Posted by: jim hamlen at October 30, 2006 12:13 AM

They need 60 votes in the Senate and don't have them. Period. That's the kind of inanity the whiny Right is spouting that will just hand seats to the Democrats next month.

Posted by: oj at October 30, 2006 12:22 AM


A solid reform package would have gotten at least 5 or 6 Democratic votes (Ben Nelson, Landrieu, possibly Bill Nelson, maybe Baucus, perhaps Bingaman, and maybe even the biggest fish of all - Hillary).

Sure, the Dems wrapped themselves around FDR and jumped up and down - but their power to frighten is gone. GONE. Too many Americans are 35, 40, and 45 and wondering if they will get anything from SS. Perhaps Bush's mistake was not having a bullet-proof champion on the Hill (somebody who can't lose an election on this issue). It seemed to me that no Republican in Congress (other than Rick Santorum) took this SS reform to heart.
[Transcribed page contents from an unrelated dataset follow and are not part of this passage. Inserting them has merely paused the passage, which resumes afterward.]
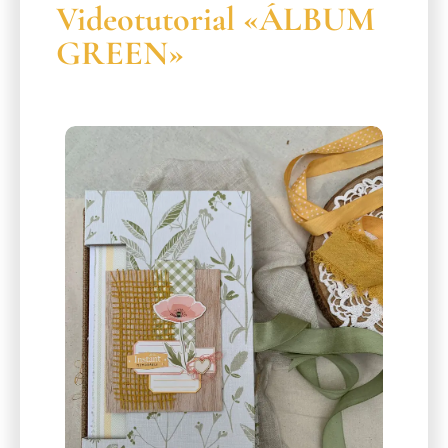
Videotutorial «ÁLBUM
GREEN»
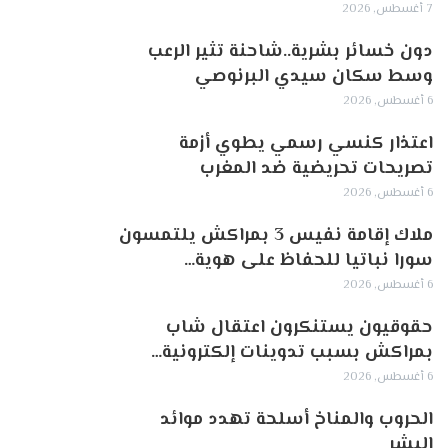
7 أغسطس, 2026
دون خسائر بشرية..شاحنة تثير الرعب
وسط سكان سيدي البرنوصي
6 أغسطس, 2026
اعتذار كنسي رسمي يطوي أزمة
تصريحات تحريضية ضد المغرب
6 أغسطس, 2026
ملاك إقامة نفيس 3 بمراكش يلتمسون
سورا نباتيا للحفاظ على هوية…
6 أغسطس, 2026
حقوقيون يستنكرون اعتقال شاب
بمراكش بسبب تدوينات إلكترونية…
6 أغسطس, 2026
الحروب والمناخ أسلحة تهدد موائد
البشر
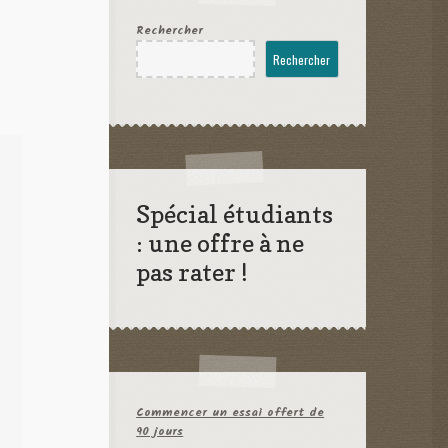
Rechercher
Rechercher
Spécial étudiants
: une offre à ne
pas rater !
Commencer un essai offert de
90 jours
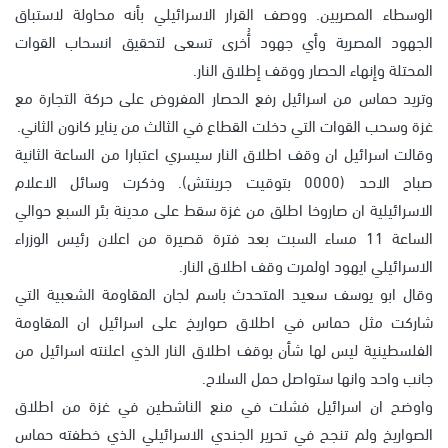
الوسطاء المصريين. ووصف القرار الاسرائيلي بأنه محاولة لاستباق
الجهود المصرية وأي جهود أُخرى تسعى لتحقيق انسحاب القوات
المحتلة وإنهاء الحصار ووقف إطلاق النار.
وتريد حماس من اسرائيل رفع الحصار المفروض على حركة التجارة مع
غزة وسحب القوات التي دخلت القطاع في الثالث من يناير كانون الثاني.
وقالت اسرائيل ان وقف اطلاق النار سيسري اعتبارا من الساعة الثانية
صباح الاحد (0000 بتوقيت جرينتش). وذكرت وسائل الاعلام
الاسرائيلية ان صاروخا اطلق من غزة سقط على مدينة بئر السبع حوالي
الساعة 11 مساء السبت بعد فترة قصيرة من اعلان رئيس الوزراء
الاسرائيلي ايهود اولمرت وقف اطلاق النار.
وقال ابو يوسف سعيد المتحدث باسم لجان المقاومة الشعبية التي
شاركت مثل حماس في اطلاق صواريخ على اسرائيل ان المقاومة
الفلسطينية ليس لها شأن بوقف اطلاق النار الذي اعلنته اسرائيل من
جانب واحد وانها ستواصل حمل السلاح.
واوضح ان اسرائيل فشلت في منع الناشطين في غزة من اطلاق
الصواريخ ولم تنجح في تحرير الجندي الاسرائيلي الذي خطفته حماس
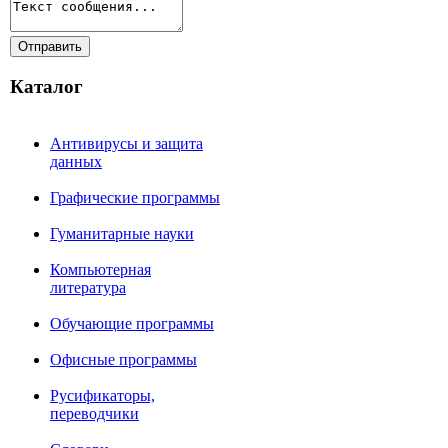
Каталог
Антивирусы и защита
данных
Графические программы
Гуманитарные науки
Компьютерная
литература
Обучающие программы
Офисные программы
Русификаторы,
переводчики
With that kind of pottage, even if they have 67 votes in the Senate, they won't reform jack.

Posted by: jim hamlen at October 30, 2006 9:24 AM

No, it wouldn't have. It would have gotten Nelson and lost several Republicans. then Democrats would have run demagogic ads against several Republicans who voted in favor. It was all downside. There is no need to reform the program, it just makes sense. No one wins elections on sense.

Posted by: oj at October 30, 2006 11:28 AM

All of the negative adds I've seen have focused on the Republican and Democrat accusing each other of favoring amnesty for illegal immigrants. If the Democrats control Congress and manage to pass an amnesty bill, yes Bush would sign it. But they would all pay the price in the 2008 elections, he wouldn't. Ergom there won't be an amnesty bill in the next Congress.

Posted by: Brandon at October 30, 2006 11:53 AM

The GOP can run demagogic ads, too. SS reform is a winning issue for the Republicans. How can the Dems win if all they can do is fall all over a dead man in a wheelchair?

Posted by: jim hamlen at October 30, 2006 2:16 PM

It's a winning issue but an easy one for the Left to demagogue. The system works, so changing it is scary.